Die eigentlichen Kernthemen, wie die Eigenverantwortlichkeit und
Datenhoheit des Patienten, die kostensparende Optimierung von
Prozessabläufen, die notwendige Kostentransparenz durch zeitnahe
Überprüfung von Versichertenstatus und ärtzlichen Verordnungen und
Abrechnungen, werden zur Nebensache degradiert, und erringen bei
jeder politischen Äußerung leider nur noch Worthülsenfunktion.
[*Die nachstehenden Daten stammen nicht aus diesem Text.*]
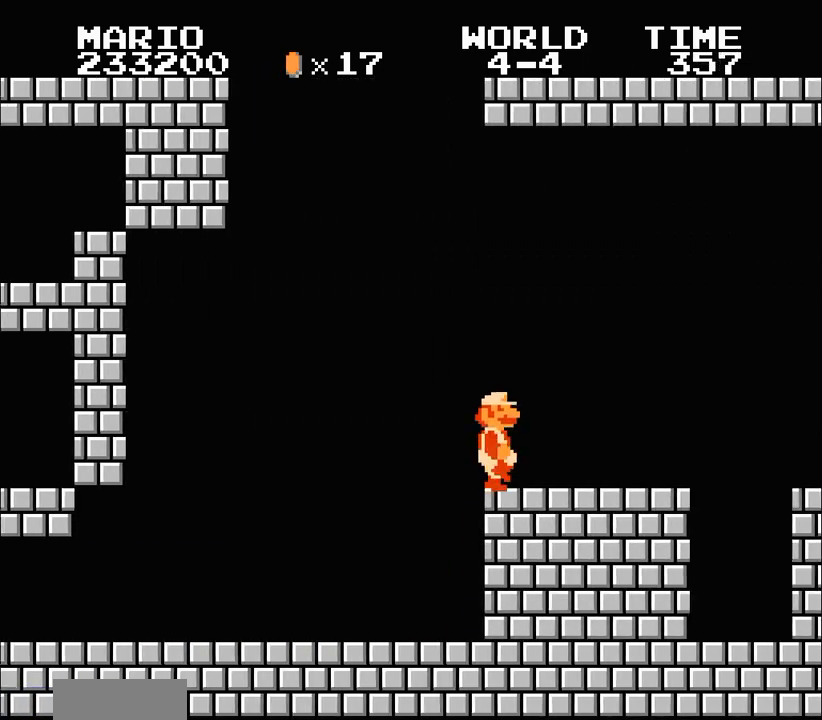
{"buttons": ["B", "DPAD_RIGHT"], "events": [[67, "B", "up"], [133, "B", "down"]]}
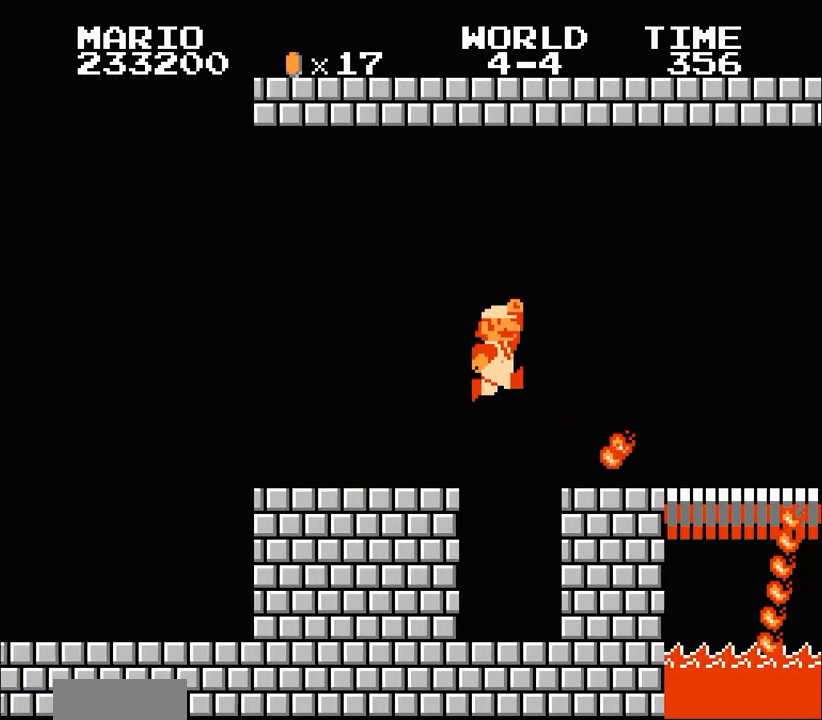
{"buttons": ["A", "B", "DPAD_RIGHT"], "events": [[500, "A", "down"]]}
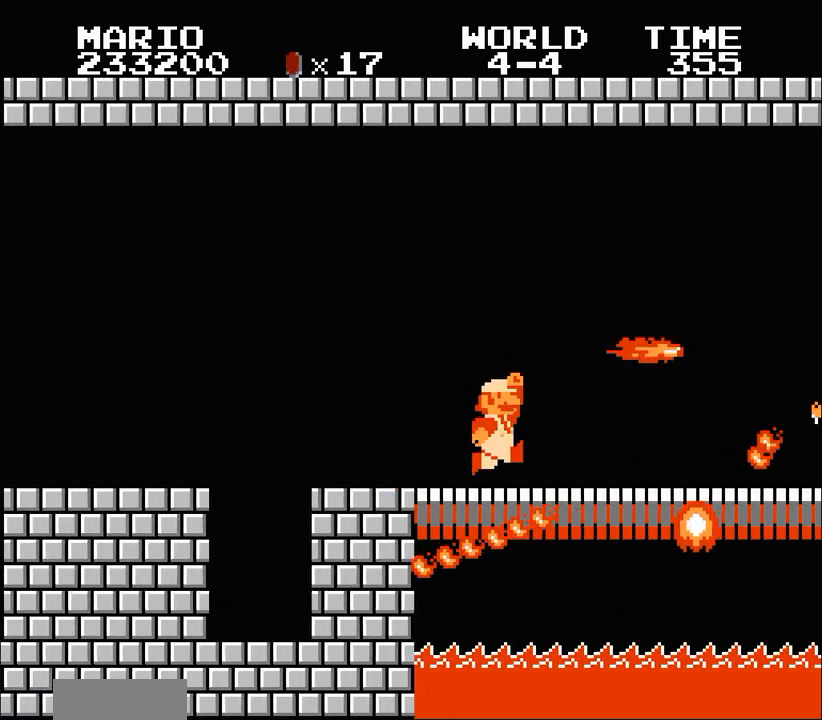
{"buttons": ["B", "DPAD_RIGHT"], "events": [[400, "B", "up"], [467, "A", "up"], [467, "B", "down"]]}
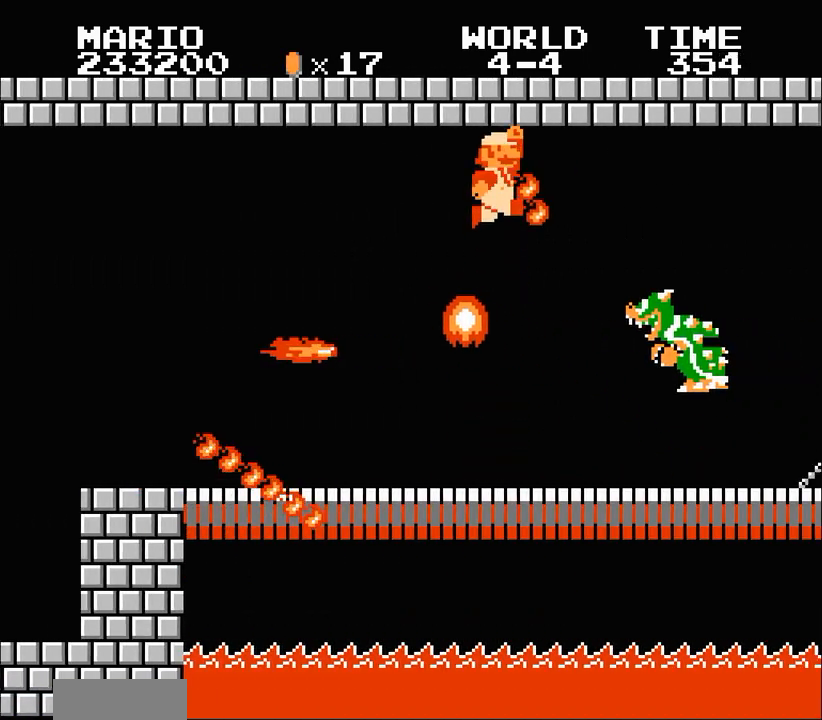
{"buttons": ["B", "DPAD_RIGHT"], "events": []}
Zum Glück – oder leider ? - haben die Versicherten bzw. die Patienten
momentan ganz andere Sorgen, als sich mit den Problemen zur
Einführung der eGK zu beschäftigen.
Ich als Versicherter oder Patient mache mir wirklich keine Gedanken
darüber, ob ich meine Patientendaten (also zusätzlich zu der
medizinischen Dokumentation meiner insgesamt dreizehn Klinikbesuche,
noch die aktuellen 23,4 GB Daten aus dem RIS/PACS der
Universitätsklinik, welche gesetzlich verpflichtetet ist, diese Daten
über Jahre im Hochsicherheits-RZ vorzuhalten) protzig bei jedem
Arztbesuch oder im Bekannten- und Freundeskreis auf 30 mini DVDs (!)
vorweisen kann. Viel wichtiger ist mir, dass der Arzt meines
Vertrauens - wenn ich ihn dazu ermächtige - auf diese Daten zugreifen
kann. Und noch viel wichtiger ist es für mich, wenn sich mein
Hausarzt Zeit dafür nimmt, meine Notfalldaten zusammenzutragen, damit
der ärztliche Nothelfer bei meinem nächsten faux pas  auf der A20
sofort sieht, dass ich einen Herzschrittmacher habe und an Hämophilie
leide.
Zudem wäre es doch grandios, wenn ich wie bei jeder kleinen sonstigen
Dienstleistung in der BRD gesetzlich vorgeschrieben, eine inhaltlich
nachvollziehbare Rechung erhalten könnte. Dann wäre ich als Patient
sogar darüber informiert, was mein Arzt meiner Versicherung in
Rechung stellt.

Also, es ist einmal wie immer.
Differierende Interessengruppen werden “aufgrund wahltaktisch
motivierter Gesetzesvorgaben zur termingerechten Konsensfindung
animiert“. Damit eröffnen sich für berufsmäßige Lobbyisten
selbstredend sehr weite Betätigungsfelder.
Leider scheint dabei absolut irrelevant zu sein, daß die in der
Diskussion befindlichen 1,5 bis 1,8 Mrd. Euro zur ersten Umsetzung
der Gesetzesvorgaben im Endeffekt von den Versicherten aufgebracht
werden müssen.

Wenn diese Ränkespiele bei den Versicherten und Patienten den
Eindruck hinterlassen, daß die Selbstverwaltung (SV) nicht
konsensfähig ist und die “harte Hand in und um Berlin“ auch nichts
bewegt, ist dies sicherlich richtig.